Why does 2 cones equal a cylinder?

Question

im only talking surface area

Answer 1

Actually, a cone is 1/3 the volume of a cylinder with the same height and the same base diameter.

For the surface, you can get an intuitive understanding by looking at it this way.
A cone's surface varies from the maximum diameter at the base to zero at the tip. The average is thus half way between the base and the tip, where the diameter is half that of the base. Anything you gain moving towards the base is exactly balanced by anything you have moving exactly at the same rate towards the tip.
Hence the surface of the cone would be proportional to 1/2 the base diameter. A cylinder, having the same diameter throughout, will thus have twice the external surface area.

Answer 2

I think this will work, but the cones have to be plastic. There are three phases: I Map the cones to rectangular-based pyramids. II Assemble the pyramids into a square-based prism. With side, s, of the square such that, s^2 = (pi)r^2 and height, h. III Map the square-based prism into the cylinder. In phase I one of the of the rectangular-based pyramids has an s-by-s base and a height h. The other two have an s-by-h base and height s. These are not right pyramids. Rather the apex is above one of the corners of the base. I think the two non-square-based pyramids have to be mirror images of each other. In phase II place the two non-square-based pyramids together so that their s-by-s right triangular faces form an s-by-s square. Then complete the square-based prism with the third pyramid. I don't think any amount of finite cutting of solid cones can turn the cones into a cylinder. This has probably been proven, but it is beyond me. ADDED: Here's another plastic deformation. Take the cone (with apex up) and squash it down into a cylinder 1/3 the height of the cone. In polar cylindrical coordinates transform points on the cone (R, θ, z) by θ' = θ, z' = z/3, R' = Rh/(h-z). The R transformation makes every circular cross-section expand to the radius of the base. I use R because you already defined r as the radius of the cylinder. In cartesian: x' = xh/(h-z), y' = yh/(h-z), z' = z/3. The other two cones undergo these transformations so that they stack Second cone: x' = xh/(h-z), y' = yh/(h-z), z' = z/3 +h/3. Third cone: x' = xh/(h-z), y' = yh/(h-z), z' = z/3 +2h/3. Conceptually, I like the first transformation better, because the transformed cones, though greatly distorted, still have apexes. However, the equations are very bulky.

Answer 3

Well first of all the formula for the surface area of a cylinder (not taking into account the surface area of the round base faces, is

S = 2*pi*r*h, where S is the surface area, r= the radius of the cylinder and h is the height of the cylinder

For two stacked cones the surface area of each cone (once again not taking into acocunt the surface area of the round base faces)

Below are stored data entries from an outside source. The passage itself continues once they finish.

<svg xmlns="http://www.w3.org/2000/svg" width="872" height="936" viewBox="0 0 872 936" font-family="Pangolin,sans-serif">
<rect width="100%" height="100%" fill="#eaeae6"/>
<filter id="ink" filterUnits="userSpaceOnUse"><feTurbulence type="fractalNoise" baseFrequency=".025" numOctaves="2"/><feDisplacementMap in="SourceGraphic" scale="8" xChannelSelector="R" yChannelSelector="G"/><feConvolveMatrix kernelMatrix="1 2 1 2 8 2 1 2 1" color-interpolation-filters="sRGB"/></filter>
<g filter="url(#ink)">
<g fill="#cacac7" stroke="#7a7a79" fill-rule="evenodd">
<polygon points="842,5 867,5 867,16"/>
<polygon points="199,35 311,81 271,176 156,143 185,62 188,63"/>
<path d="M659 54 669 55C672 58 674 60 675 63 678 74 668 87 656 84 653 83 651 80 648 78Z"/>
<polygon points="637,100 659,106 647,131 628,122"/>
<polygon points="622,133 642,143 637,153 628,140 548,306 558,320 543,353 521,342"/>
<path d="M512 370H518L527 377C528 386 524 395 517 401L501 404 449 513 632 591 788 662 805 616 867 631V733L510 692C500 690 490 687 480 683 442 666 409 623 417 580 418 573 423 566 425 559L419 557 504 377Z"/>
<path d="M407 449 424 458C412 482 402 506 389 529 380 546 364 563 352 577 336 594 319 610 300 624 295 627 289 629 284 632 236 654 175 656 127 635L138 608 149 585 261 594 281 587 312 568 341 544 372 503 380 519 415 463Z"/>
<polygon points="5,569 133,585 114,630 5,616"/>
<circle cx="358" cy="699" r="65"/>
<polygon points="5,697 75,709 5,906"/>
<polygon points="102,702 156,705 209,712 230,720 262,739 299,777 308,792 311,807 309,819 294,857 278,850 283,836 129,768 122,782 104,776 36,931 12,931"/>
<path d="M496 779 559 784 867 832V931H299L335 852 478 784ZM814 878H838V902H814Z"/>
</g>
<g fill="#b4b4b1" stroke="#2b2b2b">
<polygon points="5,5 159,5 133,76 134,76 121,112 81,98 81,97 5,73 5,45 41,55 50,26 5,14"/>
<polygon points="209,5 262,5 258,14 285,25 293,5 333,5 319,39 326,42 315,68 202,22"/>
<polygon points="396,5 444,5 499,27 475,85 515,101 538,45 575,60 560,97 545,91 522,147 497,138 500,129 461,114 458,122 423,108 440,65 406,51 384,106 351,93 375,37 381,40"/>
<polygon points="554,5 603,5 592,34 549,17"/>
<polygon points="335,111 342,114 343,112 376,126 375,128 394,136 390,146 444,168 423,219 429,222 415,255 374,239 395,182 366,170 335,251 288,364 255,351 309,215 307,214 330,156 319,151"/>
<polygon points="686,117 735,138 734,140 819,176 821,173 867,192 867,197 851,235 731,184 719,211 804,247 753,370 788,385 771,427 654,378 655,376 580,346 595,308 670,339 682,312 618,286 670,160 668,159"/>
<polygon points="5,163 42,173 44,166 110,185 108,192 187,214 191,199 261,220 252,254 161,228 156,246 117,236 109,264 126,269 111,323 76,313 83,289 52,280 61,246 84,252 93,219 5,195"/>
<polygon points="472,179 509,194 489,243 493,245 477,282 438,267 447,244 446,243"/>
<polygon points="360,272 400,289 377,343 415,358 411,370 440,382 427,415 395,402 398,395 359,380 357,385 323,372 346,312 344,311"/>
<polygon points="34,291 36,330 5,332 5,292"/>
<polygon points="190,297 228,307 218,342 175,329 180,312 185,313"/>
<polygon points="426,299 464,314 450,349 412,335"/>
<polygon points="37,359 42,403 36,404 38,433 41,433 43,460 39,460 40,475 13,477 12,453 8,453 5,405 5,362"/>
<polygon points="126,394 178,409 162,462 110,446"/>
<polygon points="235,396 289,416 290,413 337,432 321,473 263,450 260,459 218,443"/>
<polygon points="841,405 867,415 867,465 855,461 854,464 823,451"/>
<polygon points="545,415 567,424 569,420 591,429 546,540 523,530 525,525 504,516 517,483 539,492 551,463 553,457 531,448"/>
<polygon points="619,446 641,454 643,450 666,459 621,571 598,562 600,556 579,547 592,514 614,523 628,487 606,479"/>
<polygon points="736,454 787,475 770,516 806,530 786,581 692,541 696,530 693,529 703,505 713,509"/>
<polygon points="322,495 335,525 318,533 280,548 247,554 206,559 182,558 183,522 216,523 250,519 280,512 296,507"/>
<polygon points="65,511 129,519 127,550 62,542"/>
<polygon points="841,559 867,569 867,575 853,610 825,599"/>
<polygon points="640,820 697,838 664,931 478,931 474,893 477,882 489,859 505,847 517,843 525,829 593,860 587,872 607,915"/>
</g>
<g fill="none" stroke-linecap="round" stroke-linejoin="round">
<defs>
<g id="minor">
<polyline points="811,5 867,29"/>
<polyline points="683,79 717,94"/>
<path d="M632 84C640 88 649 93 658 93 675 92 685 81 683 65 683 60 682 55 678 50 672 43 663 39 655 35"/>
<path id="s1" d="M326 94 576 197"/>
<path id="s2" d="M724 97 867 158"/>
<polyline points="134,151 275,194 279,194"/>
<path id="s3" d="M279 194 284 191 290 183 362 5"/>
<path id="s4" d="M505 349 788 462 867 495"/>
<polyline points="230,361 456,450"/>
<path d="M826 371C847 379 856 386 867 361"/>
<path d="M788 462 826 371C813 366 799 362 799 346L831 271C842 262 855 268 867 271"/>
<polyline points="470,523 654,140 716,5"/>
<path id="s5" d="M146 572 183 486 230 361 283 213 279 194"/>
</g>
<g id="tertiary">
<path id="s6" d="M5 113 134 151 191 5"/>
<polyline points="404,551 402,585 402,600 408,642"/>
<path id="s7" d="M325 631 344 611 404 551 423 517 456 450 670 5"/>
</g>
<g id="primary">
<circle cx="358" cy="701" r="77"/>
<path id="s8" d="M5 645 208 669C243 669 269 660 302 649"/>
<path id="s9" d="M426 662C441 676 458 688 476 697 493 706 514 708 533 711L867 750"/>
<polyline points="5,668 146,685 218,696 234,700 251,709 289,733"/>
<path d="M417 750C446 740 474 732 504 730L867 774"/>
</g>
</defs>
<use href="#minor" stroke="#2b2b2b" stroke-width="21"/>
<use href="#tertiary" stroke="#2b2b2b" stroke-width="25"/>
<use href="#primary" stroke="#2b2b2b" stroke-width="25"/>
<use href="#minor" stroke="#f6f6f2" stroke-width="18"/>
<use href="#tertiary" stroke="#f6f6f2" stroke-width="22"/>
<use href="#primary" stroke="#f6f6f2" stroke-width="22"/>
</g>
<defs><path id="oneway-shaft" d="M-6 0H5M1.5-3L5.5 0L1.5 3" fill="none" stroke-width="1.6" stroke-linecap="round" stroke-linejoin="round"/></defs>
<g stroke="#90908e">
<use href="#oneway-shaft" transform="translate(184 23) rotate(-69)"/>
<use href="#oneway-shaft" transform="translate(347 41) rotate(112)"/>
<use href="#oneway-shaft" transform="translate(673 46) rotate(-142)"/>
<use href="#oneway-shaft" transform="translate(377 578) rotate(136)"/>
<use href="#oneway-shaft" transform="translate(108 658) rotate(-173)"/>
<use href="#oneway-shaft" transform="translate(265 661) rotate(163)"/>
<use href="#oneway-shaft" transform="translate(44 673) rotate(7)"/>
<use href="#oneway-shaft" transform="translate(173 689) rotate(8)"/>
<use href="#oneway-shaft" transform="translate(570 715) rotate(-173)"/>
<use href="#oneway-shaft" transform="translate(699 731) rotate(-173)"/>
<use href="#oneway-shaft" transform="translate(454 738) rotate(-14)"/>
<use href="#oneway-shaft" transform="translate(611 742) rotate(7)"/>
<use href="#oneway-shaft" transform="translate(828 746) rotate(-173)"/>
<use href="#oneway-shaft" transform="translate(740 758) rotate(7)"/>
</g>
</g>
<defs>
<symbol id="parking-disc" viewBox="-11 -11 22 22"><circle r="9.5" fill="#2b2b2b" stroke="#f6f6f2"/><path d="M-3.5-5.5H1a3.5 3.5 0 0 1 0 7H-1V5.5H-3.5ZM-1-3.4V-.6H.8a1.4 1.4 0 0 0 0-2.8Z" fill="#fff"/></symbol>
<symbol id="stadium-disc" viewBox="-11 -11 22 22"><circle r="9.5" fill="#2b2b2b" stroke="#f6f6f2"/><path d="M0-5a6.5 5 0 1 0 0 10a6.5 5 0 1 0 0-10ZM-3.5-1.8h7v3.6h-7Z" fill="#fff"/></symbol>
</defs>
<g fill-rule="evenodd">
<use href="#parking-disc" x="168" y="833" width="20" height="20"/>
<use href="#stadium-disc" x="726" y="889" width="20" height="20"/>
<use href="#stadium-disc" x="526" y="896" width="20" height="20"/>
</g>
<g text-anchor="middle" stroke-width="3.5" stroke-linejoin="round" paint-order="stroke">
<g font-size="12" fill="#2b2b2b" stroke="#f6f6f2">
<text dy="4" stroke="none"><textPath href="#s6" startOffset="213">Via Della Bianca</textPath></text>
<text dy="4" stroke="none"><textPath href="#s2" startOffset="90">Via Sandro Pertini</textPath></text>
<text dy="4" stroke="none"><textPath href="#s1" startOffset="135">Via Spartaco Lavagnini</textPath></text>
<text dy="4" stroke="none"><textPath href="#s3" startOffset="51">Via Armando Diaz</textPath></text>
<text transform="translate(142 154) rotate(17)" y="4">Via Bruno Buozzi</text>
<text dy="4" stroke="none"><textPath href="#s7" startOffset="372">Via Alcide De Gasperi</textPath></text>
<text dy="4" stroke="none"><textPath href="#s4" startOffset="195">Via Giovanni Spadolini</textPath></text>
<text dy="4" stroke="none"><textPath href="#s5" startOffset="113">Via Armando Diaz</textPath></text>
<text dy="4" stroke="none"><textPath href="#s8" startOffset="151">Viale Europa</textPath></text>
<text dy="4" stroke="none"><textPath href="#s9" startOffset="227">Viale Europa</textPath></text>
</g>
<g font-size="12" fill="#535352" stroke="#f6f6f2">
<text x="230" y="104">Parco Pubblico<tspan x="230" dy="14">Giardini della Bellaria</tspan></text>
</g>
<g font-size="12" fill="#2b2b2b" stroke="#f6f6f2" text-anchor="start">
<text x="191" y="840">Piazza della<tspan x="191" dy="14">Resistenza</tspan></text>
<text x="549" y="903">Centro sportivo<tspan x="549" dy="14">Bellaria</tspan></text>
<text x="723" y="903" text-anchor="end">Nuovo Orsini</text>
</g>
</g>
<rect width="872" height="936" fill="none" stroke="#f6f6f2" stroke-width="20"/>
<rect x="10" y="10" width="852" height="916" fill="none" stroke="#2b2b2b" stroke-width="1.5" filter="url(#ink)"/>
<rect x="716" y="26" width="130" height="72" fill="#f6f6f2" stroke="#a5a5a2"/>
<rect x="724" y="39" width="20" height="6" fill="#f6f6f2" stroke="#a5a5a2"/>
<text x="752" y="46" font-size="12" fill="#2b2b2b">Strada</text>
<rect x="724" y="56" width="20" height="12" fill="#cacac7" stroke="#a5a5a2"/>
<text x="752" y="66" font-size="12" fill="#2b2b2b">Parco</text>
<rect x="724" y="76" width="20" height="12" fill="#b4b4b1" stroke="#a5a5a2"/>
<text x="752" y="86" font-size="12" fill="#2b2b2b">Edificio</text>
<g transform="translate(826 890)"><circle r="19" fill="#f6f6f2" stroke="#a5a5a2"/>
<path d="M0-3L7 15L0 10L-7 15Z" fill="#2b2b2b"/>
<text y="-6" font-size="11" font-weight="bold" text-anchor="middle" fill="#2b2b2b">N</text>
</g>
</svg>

S=4*pi*r*square root of (r^2+(h/2)^2)

So actually the two are not equal.

Answer 4

The surface area of a cone is pir^2 + pirl (l= slant height)
So 2 cones would have a surface area of 2pir^2 +2pirl
The area of a cylinder is 2pir^2 + 2pi r h

So in order for the surface area of two cones to be equal to the area of one cylinder, the slant height of each cone must be equal to the height of the cylinder.

So, in general, your statement is untrue except for the special case where cylinder height = con slant height.

Answer 5

The formula for the volume of a cone can be determined from the volume formula for a cylinder.

It takes the volume of three cones to equal one cylinder.

Answer 6

That's not quite true. At least, in terms of volume.

The volume of a cone is

V = (1/3)pi r^2 h

The volume of a cylinder is

V = pi r^2 h

It follows that 3 identical cones (volume-wise) would equal a cylinder's volume of the same radius, because

(1/3)pi r^2 h + (1/3)pi r^2 h + (1/3)pi r^2 h =
3 [ (1/3)pi r^2 h ] = pi r^2 h

Answer 7

I don't think I understand

Answer 8

No it doesn't. Where did you get that idea?